Structured pose outputs:

___

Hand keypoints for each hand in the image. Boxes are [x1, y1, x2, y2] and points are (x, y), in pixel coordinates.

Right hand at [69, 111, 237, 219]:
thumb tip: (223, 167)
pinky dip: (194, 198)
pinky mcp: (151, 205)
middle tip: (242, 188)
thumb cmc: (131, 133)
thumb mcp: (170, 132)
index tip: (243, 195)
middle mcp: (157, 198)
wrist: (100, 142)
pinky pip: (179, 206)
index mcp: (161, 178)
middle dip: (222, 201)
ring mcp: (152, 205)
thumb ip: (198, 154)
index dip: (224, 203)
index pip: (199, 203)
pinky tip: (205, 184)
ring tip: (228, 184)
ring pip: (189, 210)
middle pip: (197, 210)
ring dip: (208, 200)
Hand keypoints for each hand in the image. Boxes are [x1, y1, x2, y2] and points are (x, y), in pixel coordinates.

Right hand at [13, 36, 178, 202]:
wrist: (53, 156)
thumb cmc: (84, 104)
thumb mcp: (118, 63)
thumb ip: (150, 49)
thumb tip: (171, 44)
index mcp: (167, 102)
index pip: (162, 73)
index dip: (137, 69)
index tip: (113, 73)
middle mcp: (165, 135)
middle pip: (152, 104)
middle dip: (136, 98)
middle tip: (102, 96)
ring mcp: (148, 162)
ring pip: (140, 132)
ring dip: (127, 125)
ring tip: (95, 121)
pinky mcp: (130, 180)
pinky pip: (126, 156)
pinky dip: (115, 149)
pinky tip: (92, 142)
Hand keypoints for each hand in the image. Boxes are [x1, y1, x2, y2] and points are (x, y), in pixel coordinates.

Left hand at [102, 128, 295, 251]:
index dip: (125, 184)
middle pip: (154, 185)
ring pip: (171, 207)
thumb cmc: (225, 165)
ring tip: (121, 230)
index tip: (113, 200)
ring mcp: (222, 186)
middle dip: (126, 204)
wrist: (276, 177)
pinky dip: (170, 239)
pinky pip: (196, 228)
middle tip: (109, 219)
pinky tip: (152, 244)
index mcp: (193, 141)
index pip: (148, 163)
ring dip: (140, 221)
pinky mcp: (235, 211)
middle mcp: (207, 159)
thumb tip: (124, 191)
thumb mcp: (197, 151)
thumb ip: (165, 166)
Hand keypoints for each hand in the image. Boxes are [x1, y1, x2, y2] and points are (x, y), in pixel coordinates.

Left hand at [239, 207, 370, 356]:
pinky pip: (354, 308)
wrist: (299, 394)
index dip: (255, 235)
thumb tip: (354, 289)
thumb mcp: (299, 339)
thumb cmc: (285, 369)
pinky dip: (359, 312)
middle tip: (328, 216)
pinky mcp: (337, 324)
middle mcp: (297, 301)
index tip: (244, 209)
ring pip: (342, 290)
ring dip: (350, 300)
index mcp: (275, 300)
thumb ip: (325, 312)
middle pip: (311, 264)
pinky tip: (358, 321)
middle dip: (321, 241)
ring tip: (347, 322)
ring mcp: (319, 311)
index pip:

___

PROBLEM REQUIREMENTS. Reproduce, word for word and in full, only the lines above that start at the line with "thumb tip: (171, 44)" and run through the line with "ring mcp: (222, 186)", both ends included.

YOUR RESPONSE.
thumb tip: (171, 44)
index mcp: (167, 102)
index pip: (162, 73)
index dip: (137, 69)
index tip: (113, 73)
middle mcp: (165, 135)
middle pip: (152, 104)
middle dip: (136, 98)
middle tip: (102, 96)
ring mcp: (148, 162)
ring pip: (140, 132)
ring dip: (127, 125)
ring tip: (95, 121)
pinky mcp: (130, 180)
pinky pip: (126, 156)
pinky dip: (115, 149)
pinky tip: (92, 142)
Hand keypoints for each hand in the image. Boxes are [x1, y1, x2, y2] and points are (x, y), in pixel coordinates.

Left hand at [102, 128, 295, 251]:
index dip: (125, 184)
middle pip: (154, 185)
ring pip: (171, 207)
thumb cmc: (225, 165)
ring tip: (121, 230)
index tip: (113, 200)
ring mcp: (222, 186)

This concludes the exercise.